This is a programming oriented, hands-on training for starting a career in Data Mining and Machine Learning, and to acquire the necessary skills in statistical and inferential thinking. This course will enable you to pursue a career further in the most sought after skills and technologies in the market, whose applications span across almost all industry verticals. We will teach you the most popular tools of the trade used in industry today. After this course, many of the things you read and hear about Data Science, Artificial Intelligence and Machine learning would make a lot more sense. You could then build further on the foundation skills learned by applying them to your domain and industry.

Course Objectives

  • Preparation for tackling real-world problems in Data Science through a structured process
  • Ability to correlate and apply techniques learned in this course to their own respective domains to solve practical problems on which Data Mining could be potentially applied
  • Build the intuition behind contemporary Machine Learning models and algorithms that generate those models
  • Ability to evaluate the accuracy and performance of predictive and analytical techniques

Course Outline

Week 1

  • Introduction to Python, Data Mining and Machine Learning
    • Introduction to Data Mining, Machine Learning and Big Data Analysis
    • Introduction to CRISP-DM as a formal, structured and step by step data analysis process
    • Introduction to Python Programming necessary for Data Science
  • Homework
    • Python Programming

Week 2

  • Data Wrangling, cleaning and manipulation in Python
    • Python Programming (cont’d from Week 1)
    • Introduction to Pandas Python Library
    • Pre-processing, cleaning and preparing data with Pandas
  • Homework—Data Preprocessing

Week 3

  • Introduction to Statistics and Visualizations with Python and Pandas
    • Descriptive Statistics
    • Different types of Distributions
    • Inferential statistics and correlation
    • Statistical Hypothesis Testing
    • Data Visualization—Histograms, Scatter-plots and box-plots
  • Homework—Data Visualization and Statistics

Week 4

  • Introduction to Machine Learning Models, Supervised Learning and Performance Evaluation
    • Introduction to Machine Learning Models
    • Information based ML models and algorithms (Decision Trees)
    • Similarity Based ML models and algorithms (KNN etc.)
    • Introduction to Scikit-learn Python library
    • Model performance evaluation techniques
  • Homework—Modeling exercises using Scikit-learn on different datasets

Week 5

  • Machine Learning Models and Un-Supervised Learning
    • Error based ML models and algorithms (Linear and Logistic Regression)
    • Probability based models (Bayes Naïve Bayes)
    • Un-supervised learning (k-means Clustering)
  • Homework– Modeling exercises using Scikit-learn on different datasets

Pre-Requisites

People with knowledge of computer programming in any language. Basic knowledge of first year college level mathematics and statistics, and a passion for learning data science.

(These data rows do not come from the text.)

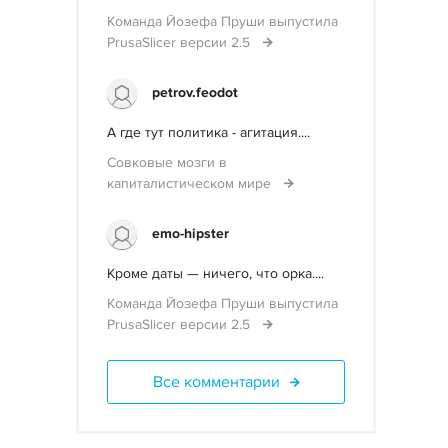
Команда Йозефа Пруши выпустила
PrusaSlicer версии 2.5
petrov.feodot
А где тут политика - агитация....
Совковые мозги в
капиталистическом мире
emo-hipster
Кроме даты — ничего, что орка....
Команда Йозефа Пруши выпустила
PrusaSlicer версии 2.5
Все комментарии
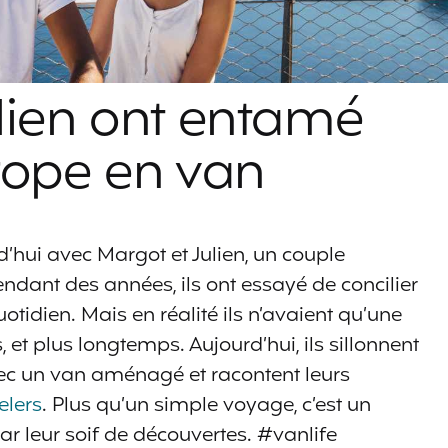
lien ont entamé
rope en van
’hui avec Margot et Julien, un couple
endant des années, ils ont essayé de concilier
otidien. Mais en réalité ils n’avaient qu’une
, et plus longtemps. Aujourd’hui, ils sillonnent
vec un van aménagé et racontent leurs
elers
. Plus qu’un simple voyage, c’est un
 leur soif de découvertes. #vanlife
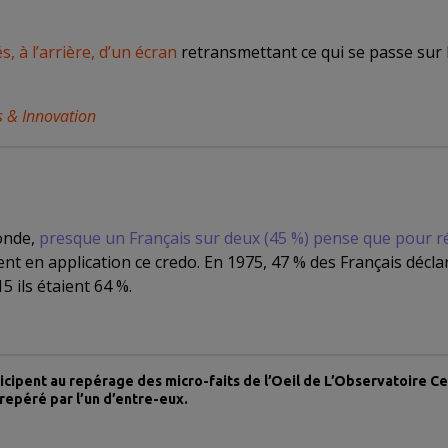
, à l’arrière, d’un écran
retransmettant ce qui se passe sur l
s & Innovation
onde,
presque un Français sur deux (45 %) pense que pour réuss
nt en application ce credo. En 1975, 47 % des Français déclar
5 ils étaient 64 %.
icipent au repérage des micro-faits de l’Oeil de L’Observatoire C
 repéré par l’un d’entre-eux.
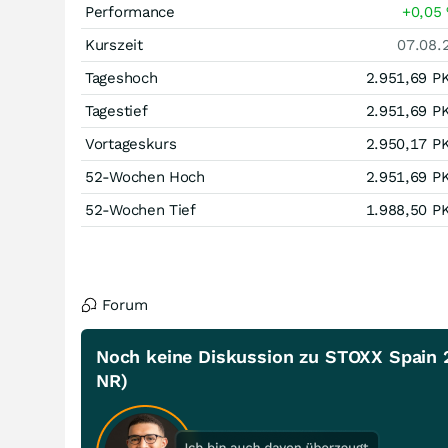
Performance
+0,05
Kurszeit
07.08.
Tageshoch
2.951,69
P
Tagestief
2.951,69
P
Vortageskurs
2.950,17
P
52-Wochen Hoch
2.951,69
P
52-Wochen Tief
1.988,50
P
Forum
Noch keine Diskussion zu STOXX Spain 
NR)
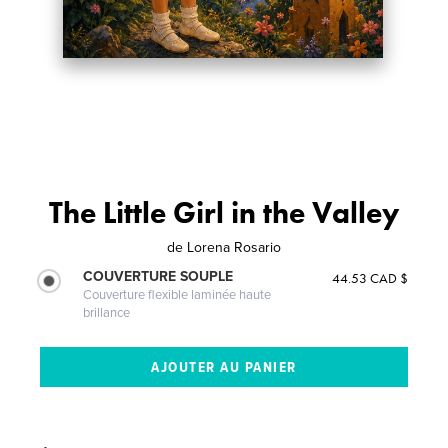
The Little Girl in the Valley
de
Lorena Rosario
COUVERTURE SOUPLE
44.53 CAD $
Couverture flexible laminée haute
brillance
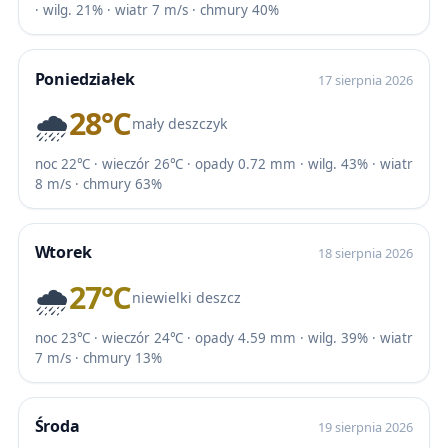
· wilg. 21% · wiatr 7 m/s · chmury 40%
Poniedziałek
17 sierpnia 2026
🌧️
28℃
mały deszczyk
noc 22℃ · wieczór 26℃ · opady 0.72 mm · wilg. 43% · wiatr
8 m/s · chmury 63%
Wtorek
18 sierpnia 2026
🌧️
27℃
niewielki deszcz
noc 23℃ · wieczór 24℃ · opady 4.59 mm · wilg. 39% · wiatr
7 m/s · chmury 13%
Środa
19 sierpnia 2026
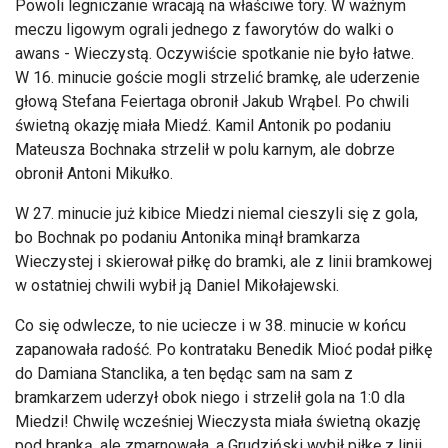
Powoli legniczanie wracają na właściwe tory. W ważnym
meczu ligowym ograli jednego z faworytów do walki o
awans - Wieczystą. Oczywiście spotkanie nie było łatwe.
W 16. minucie goście mogli strzelić bramkę, ale uderzenie
głową Stefana Feiertaga obronił Jakub Wrąbel. Po chwili
świetną okazję miała Miedź. Kamil Antonik po podaniu
Mateusza Bochnaka strzelił w polu karnym, ale dobrze
obronił Antoni Mikułko.
W 27. minucie już kibice Miedzi niemal cieszyli się z gola,
bo Bochnak po podaniu Antonika minął bramkarza
Wieczystej i skierował piłkę do bramki, ale z linii bramkowej
w ostatniej chwili wybił ją Daniel Mikołajewski.
Co się odwlecze, to nie uciecze i w 38. minucie w końcu
zapanowała radość. Po kontrataku Benedik Mioć podał piłkę
do Damiana Stanclika, a ten będąc sam na sam z
bramkarzem uderzył obok niego i strzelił gola na 1:0 dla
Miedzi! Chwilę wcześniej Wieczysta miała świetną okazję
pod branką, ale zmarnowała, a Grudziński wybił piłkę z linii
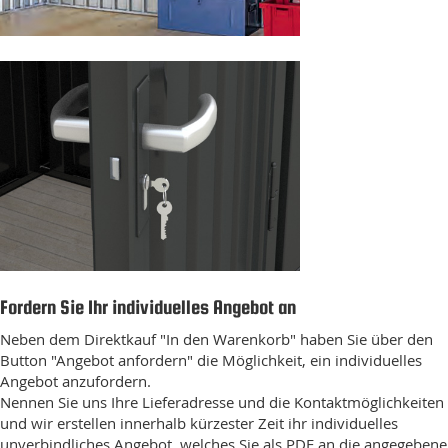
Fordern Sie Ihr individuelles Angebot an
Neben dem Direktkauf "In den Warenkorb" haben Sie über den
Button "Angebot anfordern" die Möglichkeit, ein individuelles
Angebot anzufordern.
Nennen Sie uns Ihre Lieferadresse und die Kontaktmöglichkeiten
und wir erstellen innerhalb kürzester Zeit ihr individuelles
unverbindliches Angebot, welches Sie als PDF an die angegebene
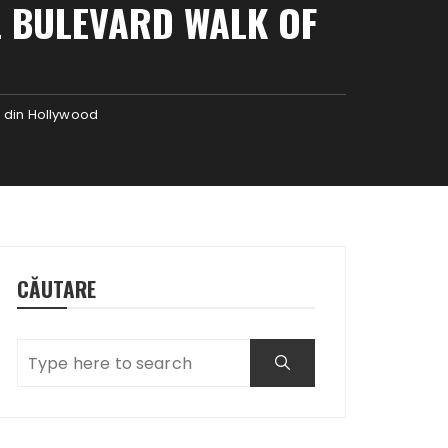
 BULEVARD WALK OF
e din Hollywood
CĂUTARE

Although, we will introduce the core concepts of Python necessary for Data Science, but it is a fast paced course. You will struggle keeping up if you have no prior experience of programming in any other language. Familiarity with Python would help but is not necessary. Additionally, some knowledge of basic statistics would certainly help.

Course Benefits

Data Mining, Machine Learning and Artificial Intelligence are the most sought after skills and the basis of technological innovations throughout the world today. Requirement to gain insights into terabytes of data produced by the Web and social media networks, and identifying hidden patterns in data produced by corporations and consumers is growing at an exponential rate. The applications of this field span from marketing analysis and forecasts, predicting demands for products, making intelligent business decisions, cyber security and threat detection, predicting poll and survey results, and too many others to mention here. According to almost all market research reports, there is a huge gap in supply and demand of Data Scientists as of today. This course will enable participants to learn the foundation skills through programming, in arguably the most popular Data Science language today—Python. We don’t claim to make you an expert at the end of the course but you will get a kick start and be able to apply the gained knowledge in your specific domain, may it be telecommunications, marketing, business analysis, medicine, information security and finance to name a few.

Instructors Bio

Farhan Zaidi has over 25 years of experience in software architecture, design and development. He has an MS in Computer Science from University of Southern California, Los Angeles USA and a BS Electrical Engineering from University of Engineering Lahore Pakistan. He has worked in industry as a Software Architect and Senior Engineer for many years, and recently working as a professional trainer in latest and emerging technologies. He is skilled in architecting and designing networked, distributed software systems, enterprise and carrier grade systems, implementing network and telecommunication protocol stacks, engineering reliable and fault tolerant software applications, middleware, platforms and frameworks implementation. Farhan’s current interests include Data Science, Machine Learning and Blockchain technologies.